> _Your assignment_: Filter out all lines without the word "para" from the data below, please, and copy the rest.

> _Extracted data_:
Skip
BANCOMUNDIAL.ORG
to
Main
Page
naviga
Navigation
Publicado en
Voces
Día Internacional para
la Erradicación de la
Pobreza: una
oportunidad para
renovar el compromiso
...
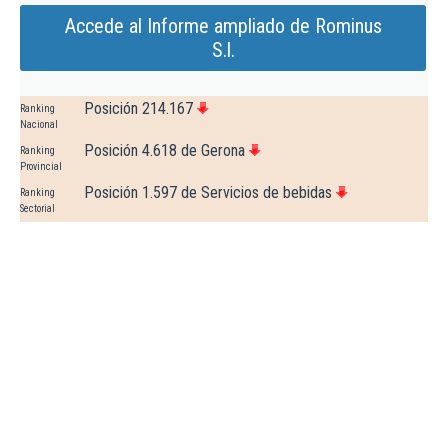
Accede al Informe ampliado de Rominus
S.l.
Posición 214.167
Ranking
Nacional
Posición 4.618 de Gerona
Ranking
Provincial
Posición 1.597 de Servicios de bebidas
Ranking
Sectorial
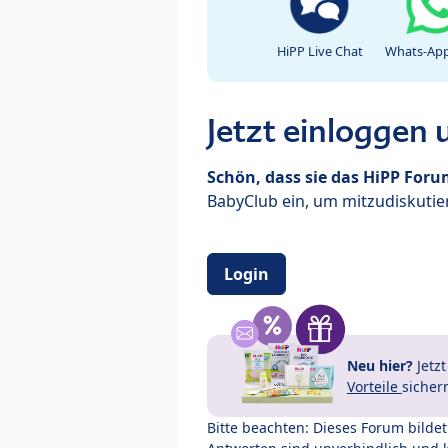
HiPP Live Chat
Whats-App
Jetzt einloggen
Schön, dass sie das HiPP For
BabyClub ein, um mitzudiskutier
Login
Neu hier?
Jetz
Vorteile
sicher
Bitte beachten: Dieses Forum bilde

> _Result of this task_:
Día Internacional para
oportunidad para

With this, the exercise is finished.